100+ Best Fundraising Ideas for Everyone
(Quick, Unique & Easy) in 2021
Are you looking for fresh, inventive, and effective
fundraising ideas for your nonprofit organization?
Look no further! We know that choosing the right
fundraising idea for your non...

==========

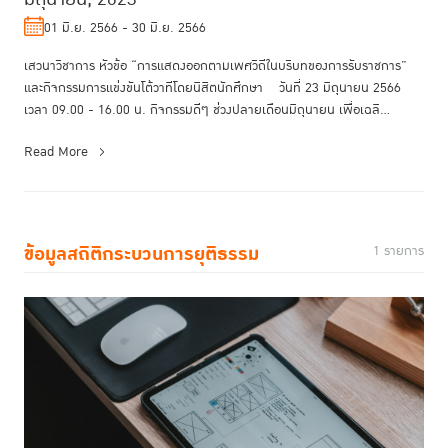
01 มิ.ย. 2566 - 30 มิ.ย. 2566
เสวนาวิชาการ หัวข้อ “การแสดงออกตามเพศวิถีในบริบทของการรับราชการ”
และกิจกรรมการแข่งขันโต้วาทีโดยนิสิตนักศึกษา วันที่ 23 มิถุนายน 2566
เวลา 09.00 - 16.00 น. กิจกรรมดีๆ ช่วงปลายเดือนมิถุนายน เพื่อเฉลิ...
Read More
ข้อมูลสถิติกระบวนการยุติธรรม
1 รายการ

==========

Aim of the exercise » Using the records above, copy word for word the line with "100+ Best Fundraising Ideas for Everyone", the line with "fundraising idea for your non...", and every line between them.

Completed exercise »
100+ Best Fundraising Ideas for Everyone
(Quick, Unique & Easy) in 2021
Are you looking for fresh, inventive, and effective
fundraising ideas for your nonprofit organization?
Look no further! We know that choosing the right
fundraising idea for your non...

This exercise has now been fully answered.